Selected text: Begin

# equalizer treestand



## toddboucher (Nov 3, 2008)

any news on this it look good but don't know anyone with one.


----------



## Signal_24 (Nov 3, 2008)

I have the stand and love it.   I only have one problem with mine.  Its not in the woods with me hunting in it!   Oh well maybe next year I will find a place to hunt again.


----------



## revrandyf (Nov 3, 2008)

*Equalizer*

I also have one and love it.  Sold all my other climbers.  Good folks to deal with too.  Good customer service.  Stands are not cheap but imho worth it.


----------



## stevetarget (Nov 3, 2008)

I love mine, had it for ~3 years.


----------



## toddboucher (Nov 3, 2008)

question how strong is the crank to level.


----------



## stevetarget (Nov 4, 2008)

the crank for leveling is enough to raise the stand without weight on it. when you need to level the top you stand up, when you level the bottom you lift your feet off or at least take your weight off the bottom. it will not level with your weight on it.


----------



## whitworth (Nov 21, 2008)

*"it will not level with your weight on it. "*

What three hundred pounder is going to perform that act of gymnastics.


----------



## robertyb (Nov 21, 2008)

whitworth said:


> What three hundred pounder is going to perform that act of gymnastics.



300 pounders need to look at ground blinds and diets.


----------



## DubyaT (Nov 26, 2008)

Just put a buddys up yesteday.  I havent sat it yet but the cranking thing seems easy to use and works well..  I will try and sit it this weekend and see how it compares to my summit goliath.  I thought it was a cheap climber looking at it until I saw what they cost..


----------



## pcsolutions1 (Feb 21, 2009)

I love mine.  The cranks work great.  You just sit on the upper part when you want to level the lower and level the upper while standing.  It's terrific for expanding your possibilities for the trees you can use.  Taper is not a problem like it is with a normal climber.


----------

Selected text: End

» **Assigned task 1**
For each statement, say whether the treestand thread agrees, and quote the words that decide it: (a) revrandyf reports selling all other climbers; (b) stevetarget says the stand will level with your weight on it; (c) DubyaT has already sat in the buddy's stand.
» **Assigned task 2**
Write out the stretch of the treestand thread from "any news on" through "to hunt again.".
The lines that follow stand apart from the treestand thread.

Data provided: Begin

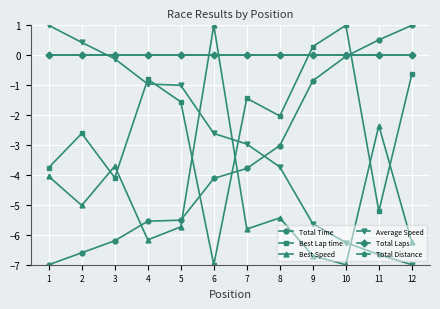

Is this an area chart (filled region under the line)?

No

Data provided: End

» **Expected answer 1**
(a) Yes: "Sold all my other climbers."
(b) No: "it will not level with your weight on it."
(c) No: "I havent sat it yet"

» **Expected answer 2**
any news on this it look good but don't know anyone with one.


----------



## Signal_24 (Nov 3, 2008)

I have the stand and love it.   I only have one problem with mine.  Its not in the woods with me hunting in it!   Oh well maybe next year I will find a place to hunt again.